**Study text:**

Our next candidate question for the Hayward Unified School District trustee hopefuls had to do with a perceived lack of communication between the district, teachers and parents.

Parents, teachers and residents have criticized the district for failing to communicate effectively with the community. Some work has been done to help alleviate that problem with a revamped Web site and a public relations officer. What other ways as a school board member would you help the district improve its overall communication with the community?

 

Four-year candidates

 

Rick Bartholomew:

I would like to build a better cultural partnership with our diverse community.  From speaking with some parents, I found that one of the major communication problems is the issue of language barrier.  I would like to implement an outreach program that can bridge the gap between the schools and the English-language learner community.  One way to achieve this is by recruiting help from the different cultural organizations to be available to interpret critical situations that require immediate attention.  This solution would be in addition to the existing service provided by the district.

 

As a member of the school board I would also ask the parents, teachers, and residents how the board could be more effective in communicating with the community. I think it is important to ask for help in solving problems or making improvements. From those suggestions we should be capable of finding the ideal solution.

 

Jeff Cook:

(This question was left blank).

 

Sarah Gonzales:

I would continue to hold the superintendent and his administrators accountable for improving communications with the public.  I would also suggest to my fellow board members that we have 3-4 of our public meetings in one of our high schools each year so that people could attend meetings closer to their homes.  The downside of this is that the meetings could not be televised and would be recorded on audio tape and on written minutes.

 

Maribel Heredia:

The “revamped Web site” is great if you have a computer and Internet access. The “public relations officer” is also great if s/he can communicate and connect with ALL of our diverse community. I would ensure policy is written and implemented involving parental involvement accordingly to NCLB standards. We live in a diverse community and it is the leadership’s responsibilities to ensure parents and community at large are involved with their schools regardless if they have children or not in the district. It is in everyone’s best interest that our schools are doing well and our students are receiving the quality of education they need and deserve. This is going to take a community effort, but most importantly support from the district leadership/board:

 

Since all public schools are part of a larger school district, family and community involvement at individual schools depends, in part, on district expectations and support. The job of creating and coordinating a serious, consistent, systemic program of family and community engagement for any district requires senior leadership — preferably at the superintendent level — to establish beyond a doubt that the district is fully committed to family and community engagement.

**Task statement:** List every candidate named under the "Four-year candidates" heading in the school board text.

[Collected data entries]
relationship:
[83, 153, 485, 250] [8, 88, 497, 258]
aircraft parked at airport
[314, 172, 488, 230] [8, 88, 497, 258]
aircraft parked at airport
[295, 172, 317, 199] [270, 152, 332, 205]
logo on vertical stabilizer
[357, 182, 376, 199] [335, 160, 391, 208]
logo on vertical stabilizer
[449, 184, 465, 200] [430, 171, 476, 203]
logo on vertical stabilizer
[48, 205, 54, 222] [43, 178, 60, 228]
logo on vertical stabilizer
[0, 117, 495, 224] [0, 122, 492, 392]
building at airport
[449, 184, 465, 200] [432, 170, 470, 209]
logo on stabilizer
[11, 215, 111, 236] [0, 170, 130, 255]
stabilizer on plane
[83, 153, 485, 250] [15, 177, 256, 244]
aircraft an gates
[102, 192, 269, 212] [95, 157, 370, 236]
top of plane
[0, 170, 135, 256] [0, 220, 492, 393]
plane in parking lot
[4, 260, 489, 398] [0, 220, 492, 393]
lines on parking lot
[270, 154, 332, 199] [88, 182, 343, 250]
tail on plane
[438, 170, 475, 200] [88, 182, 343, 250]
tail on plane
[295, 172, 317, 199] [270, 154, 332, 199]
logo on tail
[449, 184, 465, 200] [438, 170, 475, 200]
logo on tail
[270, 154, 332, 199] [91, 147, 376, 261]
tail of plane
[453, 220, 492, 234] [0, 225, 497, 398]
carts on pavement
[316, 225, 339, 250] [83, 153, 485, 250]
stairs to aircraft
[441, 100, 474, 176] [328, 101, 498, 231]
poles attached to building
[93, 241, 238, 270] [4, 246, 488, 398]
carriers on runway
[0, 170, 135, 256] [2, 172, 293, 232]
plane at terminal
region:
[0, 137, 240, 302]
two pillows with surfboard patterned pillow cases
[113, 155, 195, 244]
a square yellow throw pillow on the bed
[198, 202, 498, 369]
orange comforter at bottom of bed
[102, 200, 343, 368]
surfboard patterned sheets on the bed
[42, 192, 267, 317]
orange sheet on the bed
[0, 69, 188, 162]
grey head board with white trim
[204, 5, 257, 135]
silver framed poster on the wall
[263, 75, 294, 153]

**Response:** Rick Bartholomew, Jeff Cook, Sarah Gonzales, Maribel Heredia